What you have to do:
Show all the lines in the data below that include the word "This".

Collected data
************

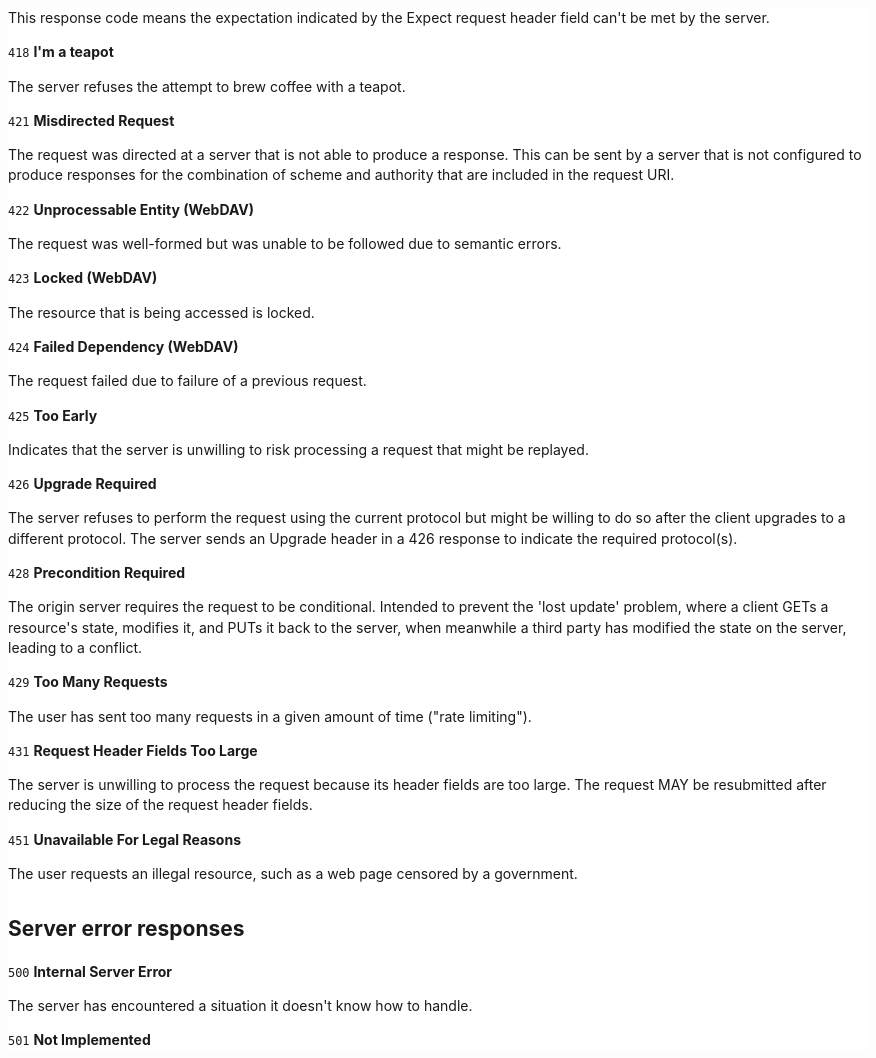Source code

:This response code means the expectation indicated by the Expect request header field can't be met by the server.

`418` **I'm a teapot**

The server refuses the attempt to brew coffee with a teapot.

`421` **Misdirected Request**

The request was directed at a server that is not able to produce a response. This can be sent by a server that is not configured to produce responses for the combination of scheme and authority that are included in the request URI.

`422` **Unprocessable Entity (WebDAV)**

The request was well-formed but was unable to be followed due to semantic errors.

`423` **Locked (WebDAV)**

The resource that is being accessed is locked.

`424` **Failed Dependency (WebDAV)**

The request failed due to failure of a previous request.

`425` **Too Early**

Indicates that the server is unwilling to risk processing a request that might be replayed.

`426` **Upgrade Required**

The server refuses to perform the request using the current protocol but might be willing to do so after the client upgrades to a different protocol. The server sends an Upgrade header in a 426 response to indicate the required protocol(s).

`428` **Precondition Required**

The origin server requires the request to be conditional. Intended to prevent the 'lost update' problem, where a client GETs a resource's state, modifies it, and PUTs it back to the server, when meanwhile a third party has modified the state on the server, leading to a conflict.

`429` **Too Many Requests**

The user has sent too many requests in a given amount of time ("rate limiting").

`431` **Request Header Fields Too Large**

The server is unwilling to process the request because its header fields are too large. The request MAY be resubmitted after reducing the size of the request header fields.

`451` **Unavailable For Legal Reasons**

The user requests an illegal resource, such as a web page censored by a government.

Server error responses
---

`500` **Internal Server Error**

The server has encountered a situation it doesn't know how to handle.

`501` **Not Implemented**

************

Answer area:
:This response code means the expectation indicated by the Expect request header field can't be met by the server.
The request was directed at a server that is not able to produce a response. This can be sent by a server that is not configured to produce responses for the combination of scheme and authority that are included in the request URI.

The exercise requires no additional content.